A Losone prende forma una nuova iniziativa concreta a tutela di chi affronta situazioni di abuso e violenza domestica. Giovedì 10 settembre, presso la Cantina Angelo Delea, l'associazione MI-TI-CI Against Abuse ha presentato ufficialmente il progetto «Cassette arancioni». L'organizzazione, composta da motociclisti e volontari, opera sul territorio a sostegno di donne e minori vittime di abusi fisici e psicologici, violenza domestica, stalking e bullismo.
Il progetto risponde all'esigenza di offrire un canale di aiuto discreto a chi vive sotto il controllo diretto dell'aggressore e non dispone della libertà di effettuare telefonate, inviare messaggi o spostarsi senza essere sorvegliato. Nelle prossime settimane, le cassette arancioni verranno posizionate in luoghi frequentati quotidianamente in diversi punti del Cantone, tra cui sedi comunali, farmacie e supermercati.
La modalità di contatto prevede che la persona interessata possa lasciare all'interno della cassetta un biglietto contenente le informazioni essenziali, specificando in quali orari e con quali modalità possa essere ricontattata in totale sicurezza. I volontari dell'associazione provvederanno poi a stabilire il contatto per definire il supporto necessario.
MI-TI-CI Against Abuse garantisce già l'accompagnamento delle vittime in contesti delicati, come le udienze in tribunale, la gestione degli incontri con i figli o il recupero degli effetti personali. L'associazione collabora in partenariato con la sezione violenza domestica della Polizia cantonale, che si occupa anche della formazione specifica dei volontari.

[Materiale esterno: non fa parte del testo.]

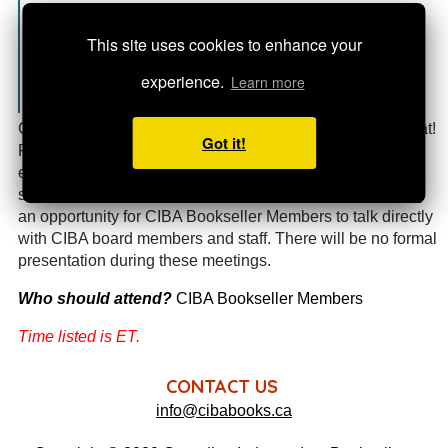
CIBA Bookseller Member
This site uses cookies to enhance your
experience.
Learn more
Registration is closed
Grab a coffee, pull up a chair, and join us for a (virtual) chat!
Got it!
Please bring your questions, share concerns or
experiences, and let us know where you need CIBA's
support.
These sessions will be offered quarterly, creating
an opportunity for CIBA Bookseller Members to talk directly
with CIBA board members and staff. There will be no formal
presentation during these meetings.
Who should attend?
CIBA Bookseller Members
Time listed is ET.
CONTACT US
info@cibabooks.ca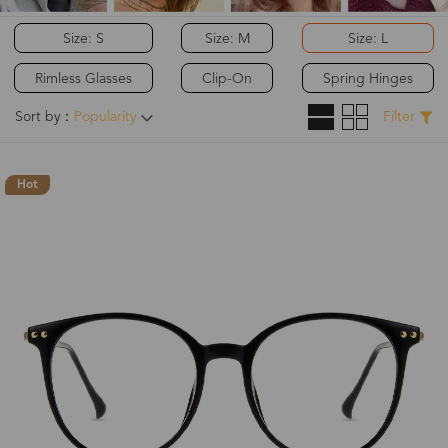
Size: S
Size: M
Size: L
Rimless Glasses
Clip-On
Spring Hinges
Sort by：
Popularity
Filter
Hot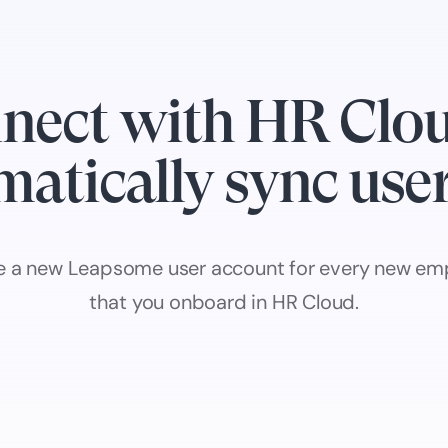
nect with HR Clou
atically sync use
e a new Leapsome user account for every new em
that you onboard in HR Cloud.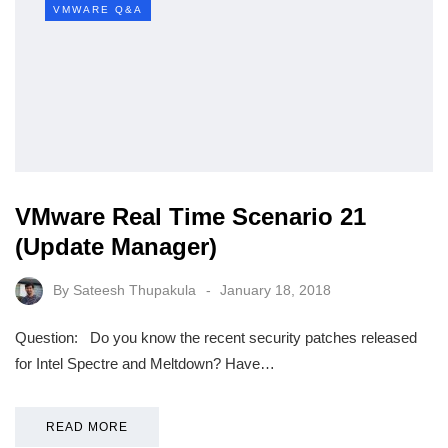
VMWARE Q&A
VMware Real Time Scenario 21
(Update Manager)
By
Sateesh Thupakula
January 18, 2018
Question: Do you know the recent security patches released
for Intel Spectre and Meltdown? Have…
READ MORE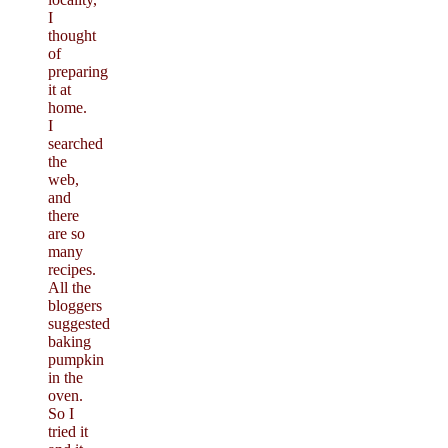
I
thought
of
preparing
it at
home.
I
searched
the
web,
and
there
are so
many
recipes.
All the
bloggers
suggested
baking
pumpkin
in the
oven.
So I
tried it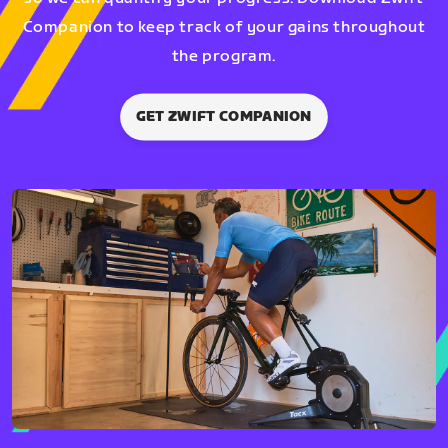
Companion to keep track of your gains throughout
the program.
GET ZWIFT COMPANION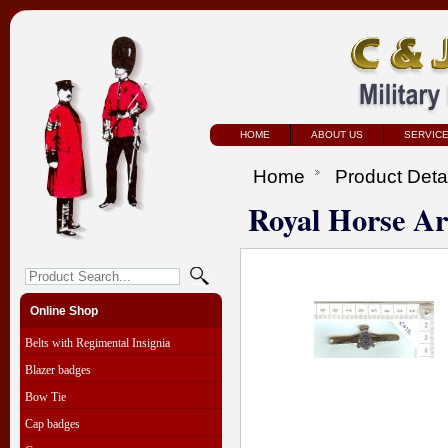
HOME
ABOUT US
SERVIC
Home
Product Deta
Royal Horse Art
Online Shop
Belts with Regimental Insignia
Blazer badges
Bow Tie
Cap badges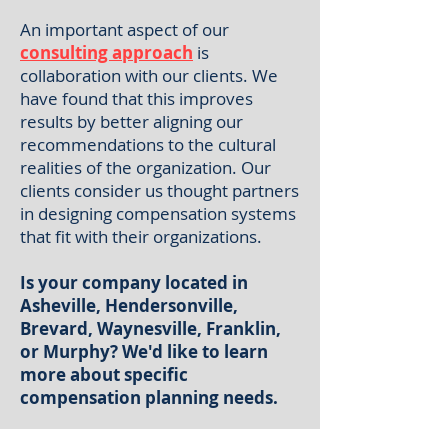
An important aspect of our
consulting approach
is
collaboration with our clients. We
have found that this improves
results by better aligning our
recommendations to the cultural
realities of the organization. Our
clients consider us thought partners
in designing compensation systems
that fit with their organizations.
Is your company located in
Asheville, Hendersonville,
Brevard, Waynesville, Franklin,
or Murphy? We'd like to learn
more about specific
compensation planning needs.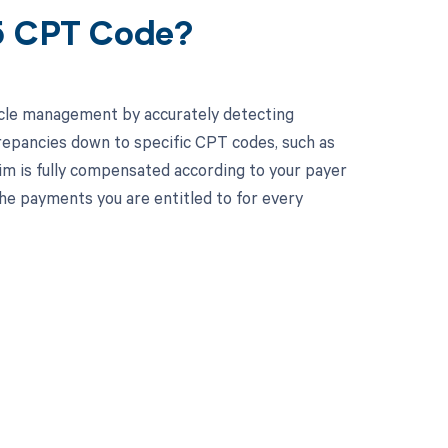
15 CPT Code?
cle management by accurately detecting
crepancies down to specific CPT codes, such as
aim is fully compensated according to your payer
e payments you are entitled to for every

L'avvio del progetto è stato reso possibile grazie a un contributo di 5'000 franchi erogato dall'associazione Una Goccia nel Mare, fondata da Simona Specht e dal marito, e all'ospitalità offerta dalle Cantine Delea. All'incontro di presentazione hanno presenziato diverse autorità e rappresentanti istituzionali, tra cui il consigliere di Stato Norman Gobbi, Alessandro Speziali, Amalia Mirante, Simona Specht, il Console Generale d'Italia Uberto Vanni d'Archirafi e Manga, presidente e fondatore di MI-TI-CI Against Abuse.
Gli organizzatori sottolineano che le cassette arancioni non si sostituiscono all'intervento della Polizia o alle strutture d'aiuto specializzate, ma rappresentano un punto di contatto supplementare ideato per facilitare il primo passo verso la richiesta di soccorso.